■ ТЕКСТ РЕЦЕНЗИИ:
Наталья Жукова. «Тогда и сегодня». — М.: Издательство «У Никитских ворот», 2024. — 452 с.
Есть книги, которые начинаешь читать из любопытства, а заканчиваешь с чувством благодарности. Именно так читается «Тогда и сегодня» Натальи Жуковой — книга о поэтах, художниках, артистах и музыкантах, с каждым из которых автора связывали дружба и долгий разговор.
Первая же страница задаёт высоту. Узкий ташкентский двор военной поры, и в него по вечерам спускается женщина с надломленным профилем и длинной прямой чёлкой — спускается со стулом в руках, потому что не любит быть одна. Рядом садится мать автора, Лидия Львовна Жукова, и они начинают говорить о поэзии, а потом Анна Андреевна читает стихи. Девочка, сидящая тут же, однажды подходит и шепчет ей её же строку: «Мурка, не ходи, там сыч на подушке вышит…» — и получает от Ахматовой звание самой юной исполнительницы её стихов, а от матери напутствие, которое стоит целой биографии: «Не забудь, кто ты такая. Высокое звание! Это на всю жизнь!»

■ ИСХОДНЫЕ ДАННЫЕ:

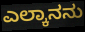
ಎಲ್ಕಾನನು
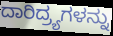
ದಾರಿದ್ರ್ಯಗಳನ್ನು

■ ЗАДАНИЯ:
a) Переведите на английский язык предложение из рецензии на книгу «Тогда и сегодня»: «Есть книги, которые начинаешь читать из любопытства, а заканчиваешь с чувством благодарности».
b) Перепишите отрывок рецензии от слов «Есть книги, которые» до слов «и долгий разговор.», поменяв «любопытства» на «интереса».
Строки к этим заданиям отношения не имеют.

■ ОТВЕТЫ:
a) There are books you start reading out of curiosity and finish with a sense of gratitude.

b)
Есть книги, которые начинаешь читать из интереса, а заканчиваешь с чувством благодарности. Именно так читается «Тогда и сегодня» Натальи Жуковой — книга о поэтах, художниках, артистах и музыкантах, с каждым из которых автора связывали дружба и долгий разговор.